The polio vaccine is simple to administer but highly effectiveGates Foundation

During the twentieth century, poliomyelitis (‘polio’) crippled thousands of people – mostly children – making it one of the most feared diseases of the modern era. Caused by poliovirus, the acute infection can, following entry into the central nervous system in about one per cent of cases, lead to irreversible destruction of motor neurons and paralysis. There is currently no treatment for polio, and the only method of control is vaccination. However, the available vaccines are highly effective, and the disease was targeted for eradication by global vaccination in 1988.

Like smallpox, which was officially eradicated in 1979, polio has a number of characteristics that makes this a possibility. Crucially, the virus can only survive and replicate in human hosts and lacks an animal reservoir: once all susceptible individuals are vaccinated, the disease will be effectively eradicated. A lack of chronic or latent infection, coupled with an easily recognised presentation of the disease, also aid targeted vaccination in susceptible populations.

The Global Polio Eradication Initiative (GPEI) decreased the number of global polio cases from an estimated 350,000 in 1988 to 223 reported cases in 2012. The disease is now endemic only to Afghanistan, Nigeria and Pakistan (compared with 125 countries in 1988). However, 2013 saw a resurgence of polio in Africa and the Middle East. A mixture of war and politics has seriously hindered efforts at vaccinating whole populations, with the former contributing greatly to the dramatic increase in the number of cases in previously non-endemic countries. 

War has always been a fertile breeding ground for infectious disease, and the ongoing conflict in Syria – where seventeen cases of polio, the first in the country since 1999, were reported in 2013 – has demonstrated just how easily the loss of infrastructure promote the spread of infection. Disruption of transport routes continues to limit World Health Organisation (WHO) intervention, and as the main form of the polio vaccine is live and requires cold storage to remain potent, the intermittent loss of power in the country can render large stocks of the vaccine ineffective. Overcrowding and poor sanitation play major roles in promoting viral spread, particularly since poliovirus is transmitted through the faeco-oral route. Continued conflict runs the risk of endemic disease re-emerging in Syria and the spreading to neighbouring countries via refugees. The fear is that the Syrian conflict will provide a new foothold for polio in the Middle East.

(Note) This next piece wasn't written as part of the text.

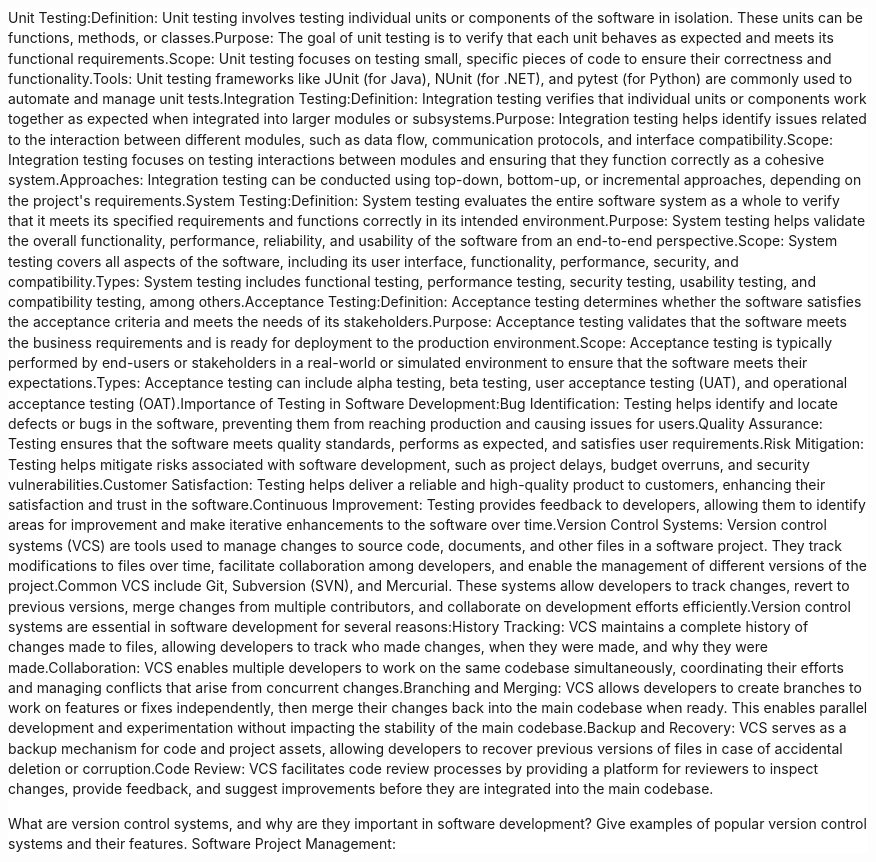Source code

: Unit Testing:Definition: Unit testing involves testing individual units or components of the software in isolation. These units can be functions, methods, or classes.Purpose: The goal of unit testing is to verify that each unit behaves as expected and meets its functional requirements.Scope: Unit testing focuses on testing small, specific pieces of code to ensure their correctness and functionality.Tools: Unit testing frameworks like JUnit (for Java), NUnit (for .NET), and pytest (for Python) are commonly used to automate and manage unit tests.Integration Testing:Definition: Integration testing verifies that individual units or components work together as expected when integrated into larger modules or subsystems.Purpose: Integration testing helps identify issues related to the interaction between different modules, such as data flow, communication protocols, and interface compatibility.Scope: Integration testing focuses on testing interactions between modules and ensuring that they function correctly as a cohesive system.Approaches: Integration testing can be conducted using top-down, bottom-up, or incremental approaches, depending on the project's requirements.System Testing:Definition: System testing evaluates the entire software system as a whole to verify that it meets its specified requirements and functions correctly in its intended environment.Purpose: System testing helps validate the overall functionality, performance, reliability, and usability of the software from an end-to-end perspective.Scope: System testing covers all aspects of the software, including its user interface, functionality, performance, security, and compatibility.Types: System testing includes functional testing, performance testing, security testing, usability testing, and compatibility testing, among others.Acceptance Testing:Definition: Acceptance testing determines whether the software satisfies the acceptance criteria and meets the needs of its stakeholders.Purpose: Acceptance testing validates that the software meets the business requirements and is ready for deployment to the production environment.Scope: Acceptance testing is typically performed by end-users or stakeholders in a real-world or simulated environment to ensure that the software meets their expectations.Types: Acceptance testing can include alpha testing, beta testing, user acceptance testing (UAT), and operational acceptance testing (OAT).Importance of Testing in Software Development:Bug Identification: Testing helps identify and locate defects or bugs in the software, preventing them from reaching production and causing issues for users.Quality Assurance: Testing ensures that the software meets quality standards, performs as expected, and satisfies user requirements.Risk Mitigation: Testing helps mitigate risks associated with software development, such as project delays, budget overruns, and security vulnerabilities.Customer Satisfaction: Testing helps deliver a reliable and high-quality product to customers, enhancing their satisfaction and trust in the software.Continuous Improvement: Testing provides feedback to developers, allowing them to identify areas for improvement and make iterative enhancements to the software over time.Version Control Systems: Version control systems (VCS) are tools used to manage changes to source code, documents, and other files in a software project. They track modifications to files over time, facilitate collaboration among developers, and enable the management of different versions of the project.Common VCS include Git, Subversion (SVN), and Mercurial. These systems allow developers to track changes, revert to previous versions, merge changes from multiple contributors, and collaborate on development efforts efficiently.Version control systems are essential in software development for several reasons:History Tracking: VCS maintains a complete history of changes made to files, allowing developers to track who made changes, when they were made, and why they were made.Collaboration: VCS enables multiple developers to work on the same codebase simultaneously, coordinating their efforts and managing conflicts that arise from concurrent changes.Branching and Merging: VCS allows developers to create branches to work on features or fixes independently, then merge their changes back into the main codebase when ready. This enables parallel development and experimentation without impacting the stability of the main codebase.Backup and Recovery: VCS serves as a backup mechanism for code and project assets, allowing developers to recover previous versions of files in case of accidental deletion or corruption.Code Review: VCS facilitates code review processes by providing a platform for reviewers to inspect changes, provide feedback, and suggest improvements before they are integrated into the main codebase.

What are version control systems, and why are they important in software development? Give examples of popular version control systems and their features.
Software Project Management:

Politics has a more subtle ability to influence the success of local vaccination programmes. War involves a breakdown of trust, and intervention by external agencies like the WHO or UNICEF may be viewed with suspicion. However, this is not just limited to violent conflict. In Nigeria, a country previously free of polio, religious officials have opposed polio vaccination as a US government and UN conspiracy to sterilise Muslims. Violence has resulted, with nine health workers shot dead in Kano in 2013. In Pakistan, legitimate vaccination drives have been hindered by reports that the CIA has used fake vaccination programmes to collect civilian DNA as part of military profiling. The WHO has attempted to negotiate vaccination ceasefires and foster greater trust with governments, but political opposition continues to enable endemic disease in such nations.

It is no longer our scientific understanding that is limiting eradication programmes. Rather, factors such as war and politics are now the largest obstacles to be overcome. The drive for polio eradication has reached a critical point. Widespread vaccination could see effective eradication within the next few years, but at present the virus is on the brink of a resurgence which, if unchecked, will be difficult to reverse.